Беранже наградил его именем персонажа из сказки Перро «Кот в сапогах». Но маркиз де Караба из старой сказки вел свой род от некоего мельника, а его тезка из песни Беранже с негодованием отвергает подобные слухи о своем происхождении. Он, мол, прямой потомок самого Пипина Короткого, его род древнее королевского, и привилегии, которыми он владеет, даны ему «свыше».
Как и «породистые псы», маркиз сам выбалтывает все, что у него на душе. Несколько точных деталей портрета, хвастливый монолог — и он весь тут, омерзительный, опасный и в то же время нелепый со своими несоразмерными претензиями, пустозвонством и самохвальством. Смешной и зловещий анахронизм, призванный к жизни реставрацией, человек, лишенный чувства реальности.
Живые оригиналы маркиза увидели себя, как в зеркале, в песне Беранже. Некоторые, даже весьма правоверные роялисты, из числа тех, кто поумнее, не могли удержаться от смеха — так разительно было это сходство. А о том, как хохотали люди из другого лагеря, и говорить нечего.
Имя маркиза де Караба стало во Франции нарицательным.
Главой и вдохновителем маркизов де Караба, поддувалом реакции в стране был родной брат Людовика XVIII граф д’Артуа. Он имел собственный двор, свой штат советников, наушников и прихлебателей, которые участвовали во всех интригах, затеваемых в высших и прочих сферах.
Твердолобый, ограниченный, фанатичный в своей ненависти к революции, граф д’Артуа любил похваляться тем, что он принадлежит к числу немногих французов, взгляды которых ни на йоту не изменились после 1789 года. Соответственно этим взглядам он не желал считаться ни с ходом истории, ни с интересами Франции и рвался к одному — вернуть страну к дореволюционным порядкам. Вернуть маркизам Караба и их отпрыскам конфискованные поместья и былую власть. Вернуть иезуитам и попам их доходы, паству и земли.
Брат короля был одним из старейших членов и заправил Конгрегации — тайного религиозно-политического общества, образовавшегося еще во времена республики и ставившего своей целью защиту католической религии и восстановление старого, монархического режима.
После реставрации это общество приобрело особую силу и вес. Члены Конгрегации совали носы во все дела французского королевства, негласно заправляли и ходом выборов, и прениями в министерстве, и назначением местных властей.
Конгрегация, руководившая армией избирателей — маркизов де Караба, добилась того, что в «бесподобной палате» 1815 года из 402 членов 350 были матерыми ультрароялистами.
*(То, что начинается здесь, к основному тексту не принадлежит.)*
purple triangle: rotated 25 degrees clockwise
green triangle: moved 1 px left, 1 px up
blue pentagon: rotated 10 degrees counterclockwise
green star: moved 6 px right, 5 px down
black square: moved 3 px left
Неистовства дорвавшихся до власти маркизов Караба вызвали возмущение большинства французов. Даже могущественные иностранные державы обеспокоились, не приведут ли Францию крайности реакции к новому революционному взрыву.
Осенью 1816 года порядком перетрухнувший Людовик XVIII под давлением своих советников решился на роспуск «бесподобной палаты». В результате новых выборов вопреки всем проискам Конгрегации большинство мест в палате завоевали на этот раз уже не крайние, а умеренные роялисты; среди депутатов появились даже отдельные фигуры «независимых».
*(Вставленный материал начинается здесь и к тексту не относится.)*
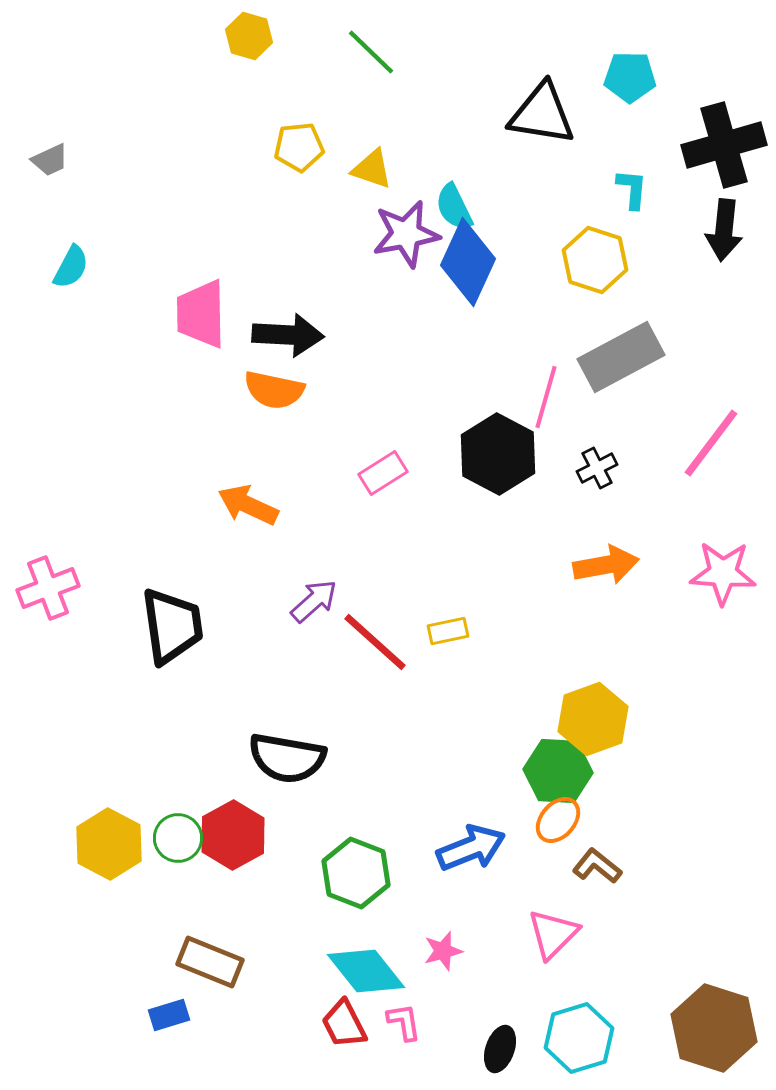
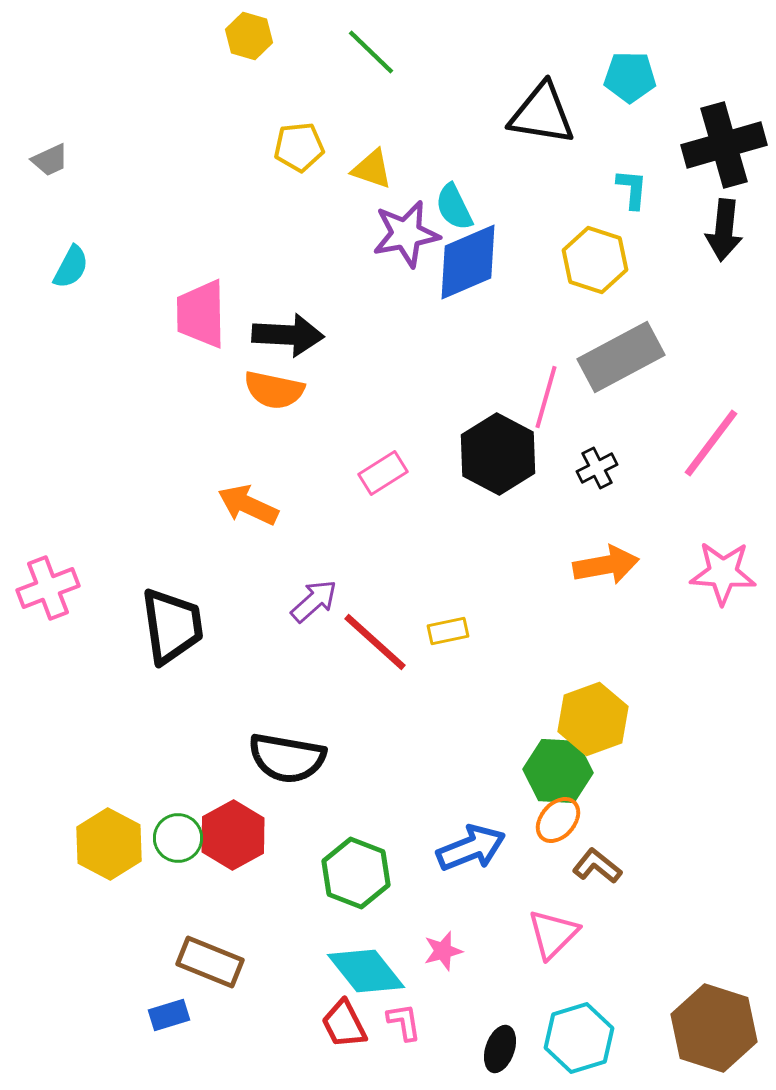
blue diamond at (468, 262): rotated 42 degrees clockwise
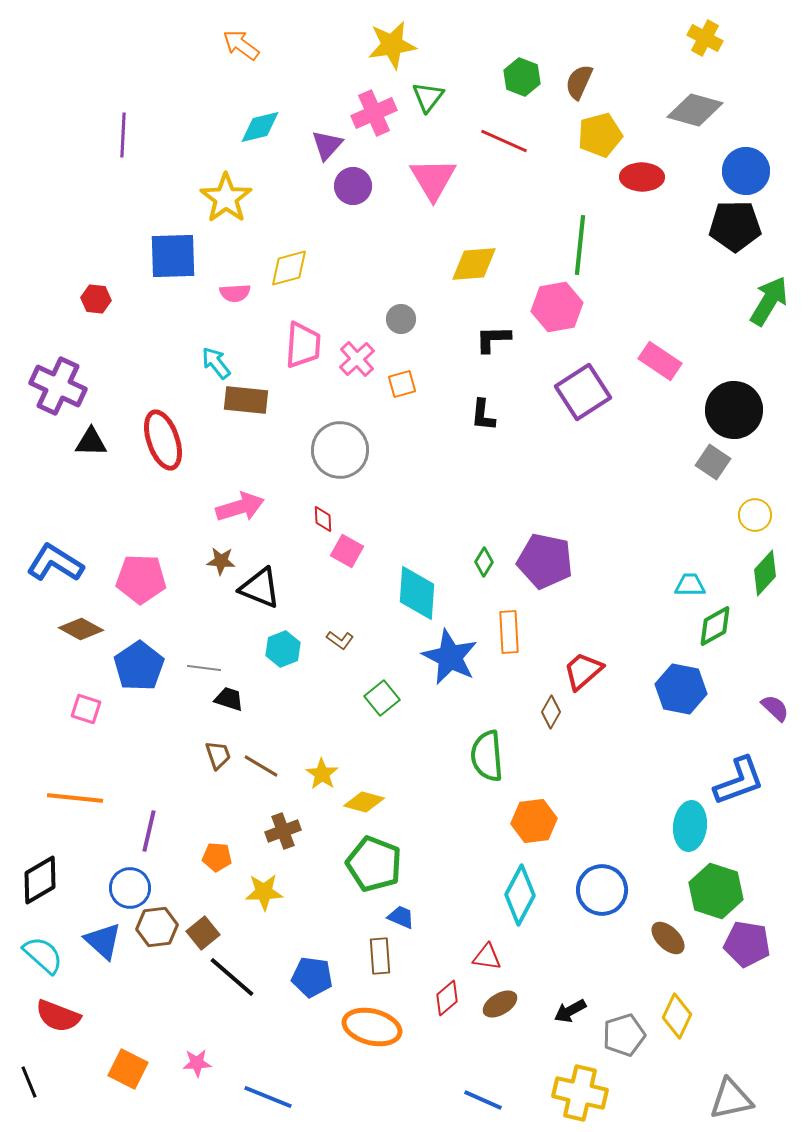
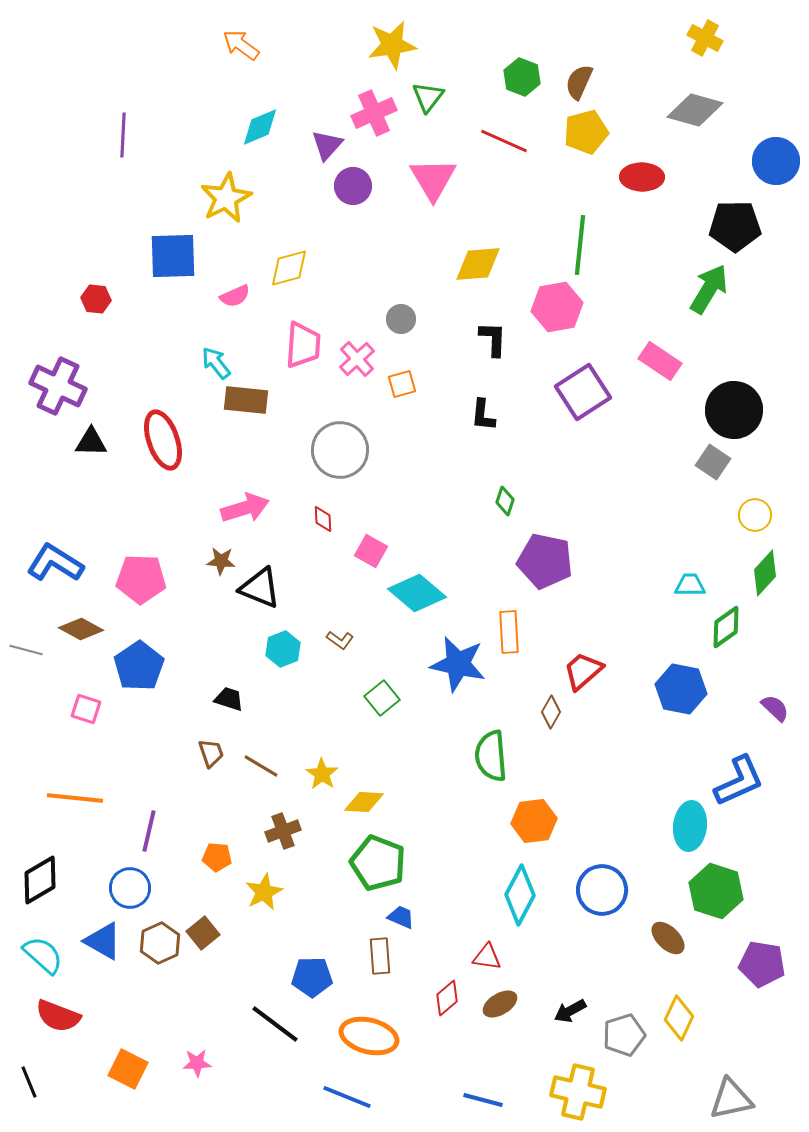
cyan diamond at (260, 127): rotated 9 degrees counterclockwise
yellow pentagon at (600, 135): moved 14 px left, 3 px up
blue circle at (746, 171): moved 30 px right, 10 px up
yellow star at (226, 198): rotated 9 degrees clockwise
yellow diamond at (474, 264): moved 4 px right
pink semicircle at (235, 293): moved 3 px down; rotated 20 degrees counterclockwise
green arrow at (769, 301): moved 60 px left, 12 px up
black L-shape at (493, 339): rotated 93 degrees clockwise
pink arrow at (240, 507): moved 5 px right, 1 px down
pink square at (347, 551): moved 24 px right
green diamond at (484, 562): moved 21 px right, 61 px up; rotated 12 degrees counterclockwise
cyan diamond at (417, 593): rotated 54 degrees counterclockwise
green diamond at (715, 626): moved 11 px right, 1 px down; rotated 6 degrees counterclockwise
blue star at (450, 657): moved 8 px right, 7 px down; rotated 14 degrees counterclockwise
gray line at (204, 668): moved 178 px left, 18 px up; rotated 8 degrees clockwise
brown trapezoid at (218, 755): moved 7 px left, 2 px up
green semicircle at (487, 756): moved 4 px right
blue L-shape at (739, 781): rotated 4 degrees counterclockwise
yellow diamond at (364, 802): rotated 12 degrees counterclockwise
green pentagon at (374, 864): moved 4 px right, 1 px up
yellow star at (264, 892): rotated 24 degrees counterclockwise
brown hexagon at (157, 927): moved 3 px right, 16 px down; rotated 18 degrees counterclockwise
blue triangle at (103, 941): rotated 12 degrees counterclockwise
purple pentagon at (747, 944): moved 15 px right, 20 px down
black line at (232, 977): moved 43 px right, 47 px down; rotated 4 degrees counterclockwise
blue pentagon at (312, 977): rotated 9 degrees counterclockwise
yellow diamond at (677, 1016): moved 2 px right, 2 px down
orange ellipse at (372, 1027): moved 3 px left, 9 px down
yellow cross at (580, 1093): moved 2 px left, 1 px up
blue line at (268, 1097): moved 79 px right
blue line at (483, 1100): rotated 9 degrees counterclockwise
Негласным вершителем политических дел во Франции стал королевский фаворит Деказ. Бывший полицейский префект, добравшийся еще молодым до министерского поста, он обладал искусством маневрирования между политическими лагерями и, что весьма ценилось при дворе, был признанным мастером легкой светской беседы. Никто лучше Деказа не мог потешить короля очередной придворной сплетней со всеми пикантными подробностями или новым забористым анекдотцем. Щеки и живот тучного Людовика тряслись от смеха, он с обожанием глядел на своего любимца и всецело полагался на него в государственных делах (сам король ленился вникать в «скучные» политические вопросы).
Белый террор поутих в стране, правительство взяло более «умеренный» курс. Но Конгрегация продолжала накладывать свою тяжелую лапу на всю внутреннюю жизнь Франции. В согласии с ней действовали и чиновники-роялисты, и господа помещики, и служители церкви.
Бок о бок с роялистскими «индюками», маркизами Караба на общественной арене реставрированной монархии успешно подвизались хитроумные и корыстные авантюристы, умевшие приспособиться ко всякому режиму.
Сохранять свои личные преимущества при любом «хозяине», ловко применяться к обстоятельствам, соблюдая собственную выгоду, — эта циническая мораль все больше входила в силу. Образцами ее могли служить прославленные государственные мужи Талейран и Фуше. Преемники и подражатели этих виртуозов предательства заседали в палатах и министерствах, в судах и департаментах. Политические флюгера в мундирах, дипломатических фраках, церковных сутанах! И среди людей искусства расплодилось немало марионеток, готовых плясать на потеху сильным мира сего.
«Паяц» — так назвал Беранже новую песенку. Герой ее сам повествует о своей карьере.